壓房產他很捨不得,但壓女兒他有兩怕:1,怕人家不要。社會上最不缺的就是如花似玉的風騷丫頭。2,怕老婆得知後,突然降臨,一剪子穿死他。他的老婆很厲害,近乎會點兒拳腳功夫,以前經常修理的他哇哇亂叫……

老賭家。

“怎麼是你?”若飛看著突兀於眼前的夢怡,根本不相信他的眼睛。

夢怡更奇怪:“你是在哪裡遇到我爸爸的,難道……”

她預感到爸爸又去賭了,而且輸光了,再一次欠了高利貸。若飛就是賭場的人。

完了,這下完了,上次那三萬,分明是替父還債的錢,她卻騙若飛說是看病的錢,她儀態大失,瘋狂的揪著頭髮,馬上要哭出聲了。

老賭站在一旁,看的傻了眼,但覺得理虧,沒有插嘴的意思。

若飛仔細端詳了一會兒他們父女,輕輕的拍著夢怡的背,安慰著她:“好了,我什麼都明白了,你不要自責了,我不怪你。”

老賭實在忍不住了:“怎麼??你們認識。”

若飛對可能成為他丈人的老賭很不客氣:“廢話,不僅認識,而且太認識了,裡裡外外都認識。”

“那就好辦了,那就好辦了。你和那個黑哥搭個話,不抵押拿給我五萬好嗎?我總能贏,贏了馬上還。”老賭很慶幸的說。

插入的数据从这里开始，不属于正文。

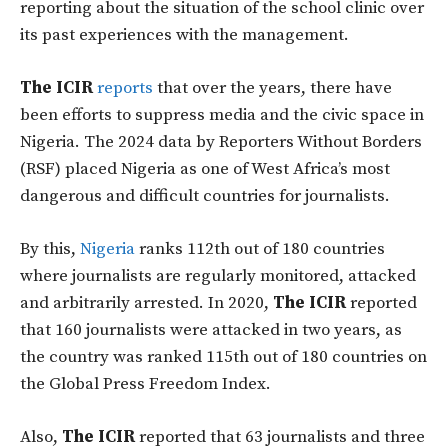
reporting about the situation of the school clinic over
its past experiences with the management.
The ICIR
reports
that over the years, there have
been efforts to suppress media and the civic space in
Nigeria. The 2024 data by Reporters Without Borders
(RSF) placed Nigeria as one of West Africa’s most
dangerous and difficult countries for journalists.
By this,
Nigeria
ranks 112th out of 180 countries
where journalists are regularly monitored, attacked
and arbitrarily arrested. In 2020,
The ICIR
reported
that 160 journalists were attacked in two years, as
the country was ranked 115th out of 180 countries on
the Global Press Freedom Index.
Also,
The ICIR
reported that 63 journalists and three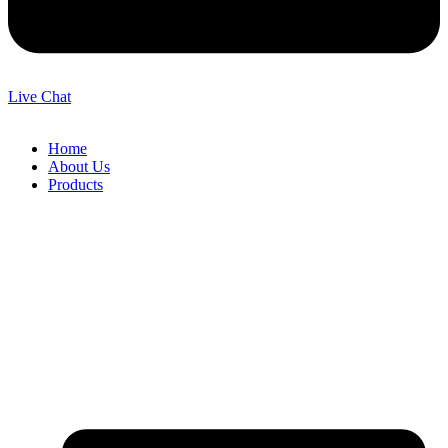
Live Chat
Home
About Us
Products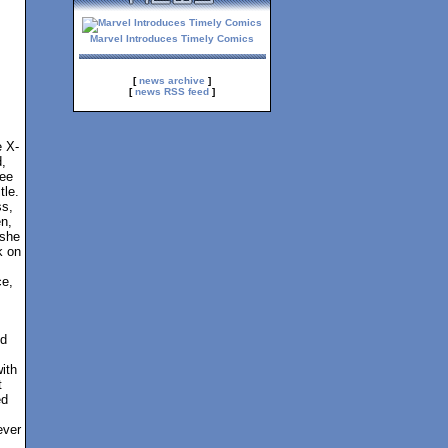
Marvel Introduces Timely Comics
[
news archive
]
[
news RSS feed
]
e X-
,
yee
tle.
ss,
en,
 she
k on
ce,
od
ith
t
ed
ever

夢怡惡狠狠的看著老賭。性感的小臉蛋上滿是怨氣:“爸!你真以為賭博能致富啊!媽媽被你氣走了,你是不是也想讓我永遠離開你!”

老賭的底氣緩過來了,伸出巴掌,要打夢怡:“你……你怎麼和你老子說話呢?你媽走的時後你剛十歲,是誰把你養這麼大的?反了你!”

“打住!打住!聽我說兩句。”若飛很紳士的制止了他們的爭吵。

他點燃了支菸,很深沉的樣子,沉默了三兩分鐘:“老賭,啊,不,應該叫你伯父。這樣,我借你五萬元,不收利息,不要再去賭了,你永遠贏不了。要是再讓我知道你在哪裡賭了,我就把夢怡帶走,然後再把你的房子燒了。”他忽然放大了嗓門,很囂張的樣子:“你信嗎?老頭!!!”

稱呼從伯父瞬間升級成了老頭,聲音又出奇的大,老賭被嚇得倒退三步,但錢是一定要接受的,管他把女兒怎麼樣,大不了就是睡了,女兒也沒多大損失,白舒服幾回而已:“好……好的,一切你說了算,有了你那五萬,我他媽再也不賭了,再賭,我就……”說到此,裝腔作勢的要去廚房拿刀,被夢怡拽住了。

“行了,爸,你這玩了千八百遍的把戲就不能換換?”她充滿哀怨的說。